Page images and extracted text
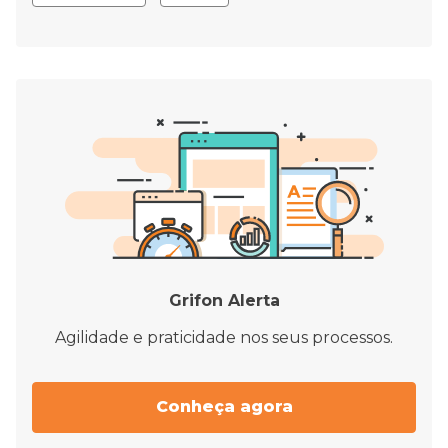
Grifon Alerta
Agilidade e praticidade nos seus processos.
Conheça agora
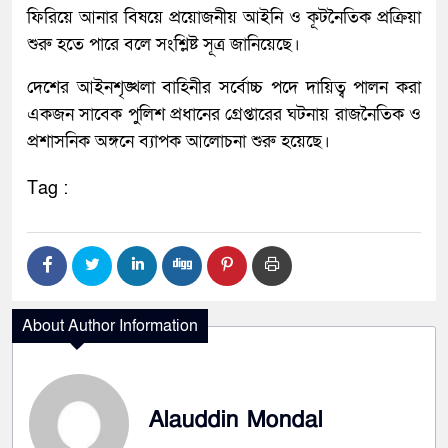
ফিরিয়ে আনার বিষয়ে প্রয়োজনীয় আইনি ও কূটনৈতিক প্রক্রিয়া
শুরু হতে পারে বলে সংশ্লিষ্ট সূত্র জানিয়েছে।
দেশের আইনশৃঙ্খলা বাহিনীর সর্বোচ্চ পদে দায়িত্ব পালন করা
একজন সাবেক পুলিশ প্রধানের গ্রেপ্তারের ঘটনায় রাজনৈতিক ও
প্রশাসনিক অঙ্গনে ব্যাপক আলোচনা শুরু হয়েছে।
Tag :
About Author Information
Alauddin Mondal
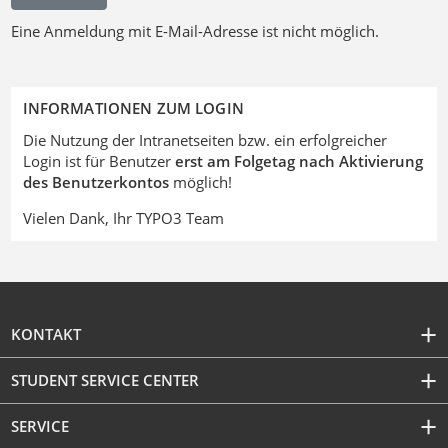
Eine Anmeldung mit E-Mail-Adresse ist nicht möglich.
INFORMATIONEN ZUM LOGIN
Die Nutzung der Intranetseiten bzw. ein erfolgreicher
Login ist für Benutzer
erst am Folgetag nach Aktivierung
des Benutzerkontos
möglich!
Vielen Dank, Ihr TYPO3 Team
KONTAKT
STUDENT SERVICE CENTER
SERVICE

**JOB**
Write out, without alteration, the line that contains "Vielen Dank, Ihr TYPO3 Team" and all subsequent lines down to the end of the data above.

**ANSWER SPACE**
Vielen Dank, Ihr TYPO3 Team
KONTAKT
STUDENT SERVICE CENTER
SERVICE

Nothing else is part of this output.